Other Lenders Follow Suit

More than 30 lenders nationally have already announced matching increases to variable rates. This includes AMP, ING, Bendigo Bank, HSBC, Macquarie and many others.
[comparethe…ket.com.au], [finder.com.au]

The rapid spread of these changes underscores the tight correlation between cash‑rate moves and mortgage pricing—especially for variable loans.


💸 3. What This Means for Monthly Repayments

For variable‑rate borrowers, repayment increases are immediate and tangible. Based on modelling from Compare the Market:

Loan Size Approx.

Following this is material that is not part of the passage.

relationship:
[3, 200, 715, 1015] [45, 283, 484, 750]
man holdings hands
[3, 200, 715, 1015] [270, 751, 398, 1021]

Monthly Increase
$500,000 +$79
$600,000 +$94
$750,000 +$118
$900,000 +$142
$1,000,000 +$157

These estimates assume a 30‑year term and a starting variable rate near 5.43% before the hike.
[comparethe…ket.com.au]

If you’re on a fixed‑rate home loan, nothing changes immediately—but when your fixed period ends, you may face significantly higher revert‑to‑variable rates.


📉 4. National Mortgage Rate Averages Still Lower Than Last Year

Despite the February bump, national averages are still lower than peaks seen throughout 2025:

  • 30‑year fixed rate average: approximately 6.16%
  • 15‑year fixed rate average: around 5.62%

While rates nudged up slightly from mid‑January, they remain below 2025’s highs (when 30‑year averages often exceeded 7%).
[wsj.com]

This suggests the current environment is still comparatively favourable for borrowers—albeit less so than at the start of the year.


🔮 5. Why Rates Are Likely to Keep Rising in 2026

Economic forecasts indicate that home loan rates could keep drifting upward over the year:

  • Analysts expect the RBA may lift its cash rate again later in 2026—potentially reaching 4.10% if inflation remains sticky.
  • Major banks, including CBA, NAB and ANZ, have shifted their expectations away from future rate cuts and now anticipate steady or rising rates through the year.
    [thetimes.com.au]

This forward guidance has already prompted many banks to lift fixed‑rate products, reflecting their belief that funding costs will continue climbing.


🧭 6. What Borrowers Should Do Right Now

1. Review Your Current Rate

With universal lender increases underway, now is the time to compare your rate with current market offerings.

2. Consider Refinancing

Given lenders are highly competitive—especially for low‑risk borrowers—switching could save you thousands annually.

3. Strengthen Your Offset Account Strategy

Several banks emphasise the value of offset accounts in reducing interest over time.
[commbank.com.au]

4. Fix a Portion of Your Loan (If It Fits Your Strategy)

Some borrowers may want certainty in a rising‑rate environment—but fixed rates are already trending higher.


🏁 Final Thoughts

This month’s mortgage landscape is shaped by a clear shift: rates are rising again, and lenders aren’t hesitating to pass changes on. With the RBA signalling a potentially tougher stance in the months ahead, homeowners and buyers should stay proactive—whether by adjusting repayment strategies, exploring refinancing, or closely watching future RBA commentary.